Longer answer: I had a somewhat similar project of putting together a HAL using LVOOP when I was pretty new to both as well.   I got it as far as a decent proof of concept prototype, but had moved on to another job before the project went to completion.  So I can't really say *exactly* how well the design worked out.

 

Anyway, one thing I did that *seemed* help was an approach I later learned to be a known design pattern called "Composition".   The base instrument class (generic "DMM" for you) contained a base class communication object as one of its data members.   (This "has a" relationship is what defines the composition pattern.)

 

In my situation, various proprietary devices offered largely overlapping functionality but several different communication connection types.   The communication class supported basic common functionality like Open(), Close(), Read(), Write(), Status().   The way I broke it down was that the instrument class was responsible for knowing differences in syntax while the communication class was responsible for differences in connections and protocols.  

 

The way it might work is that for an instrument class function like "Measure Volts DC()", the instrument object would override that function and form a communication string with the correct syntax for that specific instrument.  It would then send the string to the Read() function of the communication object it contains.  The communication object that was actually instantiated would have overridden the generic Read() function, and would enact that message over its connection protocol.  (For example, it may add a line terminator for serial, pad to a fixed packet size for TCP/IP, translate into a special dll API function to call for a proprietary USB connection, etc.)

• **Stored data**
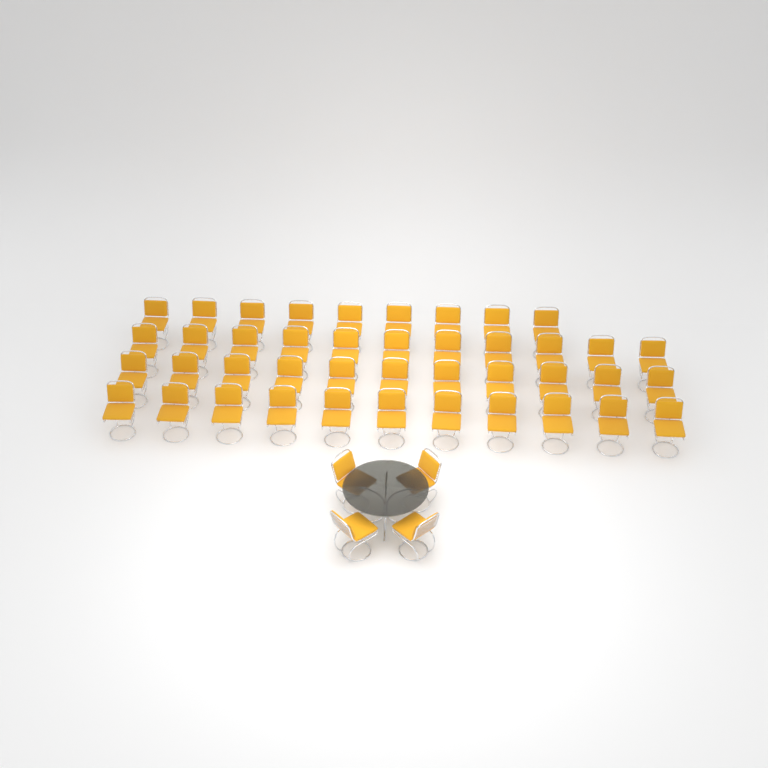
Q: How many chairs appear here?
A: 46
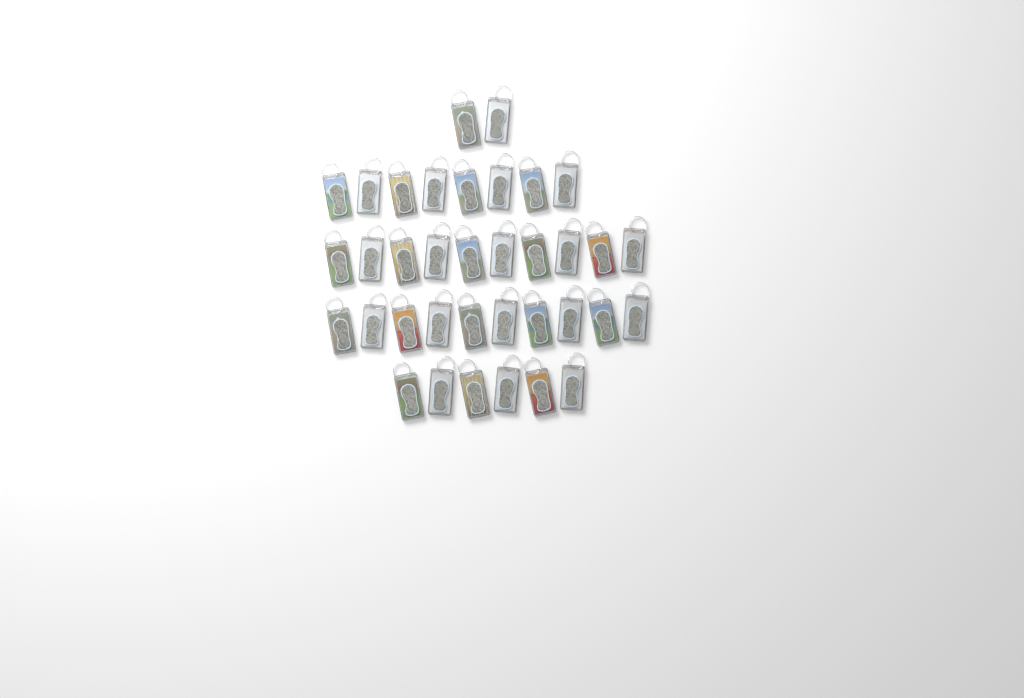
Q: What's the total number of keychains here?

• **Tasks**
a - From the HAL design text, list every function it names as basic common functionality supported by the communication class.
b - Reproduce the passage of the HAL design text from "Anyway, one thing" up to and including "the composition pattern.)".
c - Using the HAL design text, decide whether each statement agrees with it, answering yes or no and quoting the deciding words: (i) the writer stayed on the project until it was completed; (ii) the instrument class was responsible for knowing differences in syntax; (iii) the base instrument class held a communication object as one of its data members.
The listing was taken from a separate source and is unrelated to the text.

• **Outputs by task**
a - Open(), Close(), Read(), Write(), Status()

b -
Anyway, one thing I did that *seemed* help was an approach I later learned to be a known design pattern called "Composition".   The base instrument class (generic "DMM" for you) contained a base class communication object as one of its data members.   (This "has a" relationship is what defines the composition pattern.)

c -
(i) No: "had moved on to another job before the project went to completion."
(ii) Yes: "the instrument class was responsible for knowing differences in syntax"
(iii) Yes: "contained a base class communication object as one of its data members."